INPUT DATA:
::::::

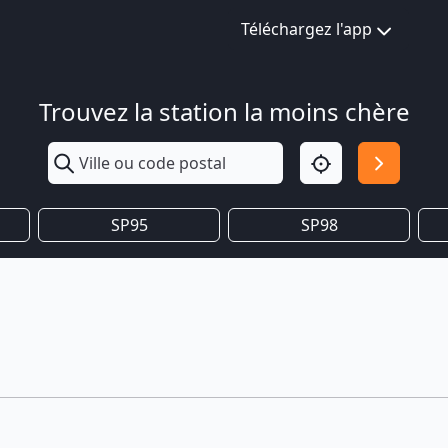
Téléchargez l'app
Trouvez la station la moins chère
SP95
SP98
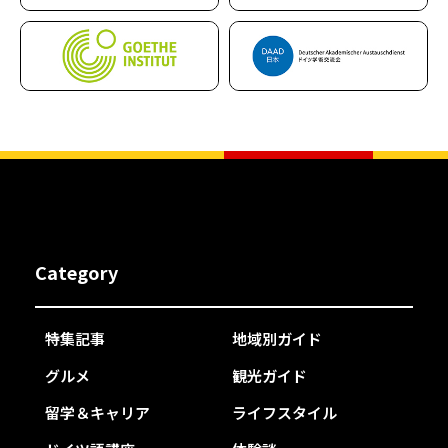
Category
特集記事
地域別ガイド
グルメ
観光ガイド
留学＆キャリア
ライフスタイル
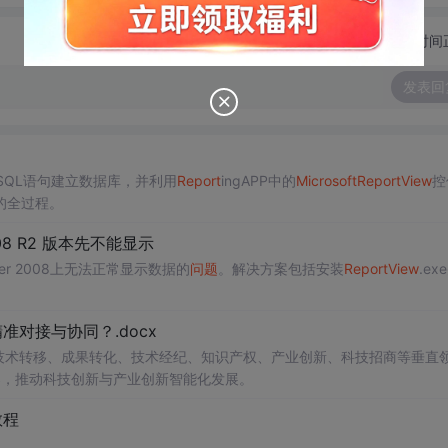
切换为时间
发表回
SQL语句建立数据库，并利用
Report
ingAPP中的
Microsoft
Report
View
控
的全过程。
2008 R2 版本先不能显示
rver 2008上无法正常显示数据的
问题
。解决方案包括安装
Report
View
.ex
对接与协同？.docx
在技术转移、成果转化、技术经纪、知识产权、产业创新、科技招商等垂直
案，推动科技创新与产业创新智能化发展。
教程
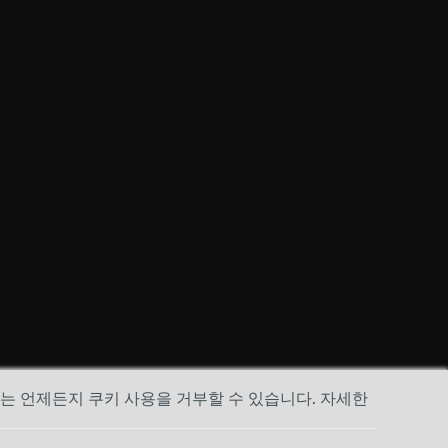
하는 언제든지 쿠키 사용을 거부할 수 있습니다. 자세한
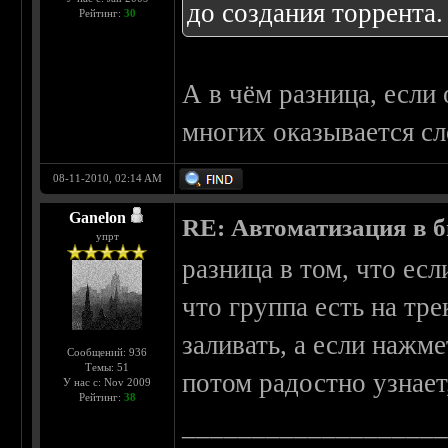
до создания торрента.
Рейтинг:
30
А в чём разница, если 
многих оказывается с
08-11-2010, 02:14 AM
Ganelon
RE: Автоматизация в 
упрт
разница в том, что есл
что группа есть на тре
заливать, а если нажме
Сообщений: 936
Темы: 51
потом радостно узнает
У нас с: Nov 2009
Рейтинг:
38
__________________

::::::

DIRECTIVE:
Filter the records for the word "разница" and show every line that has it.

WRITTEN SOLUTION:
А в чём разница, если 
разница в том, что есл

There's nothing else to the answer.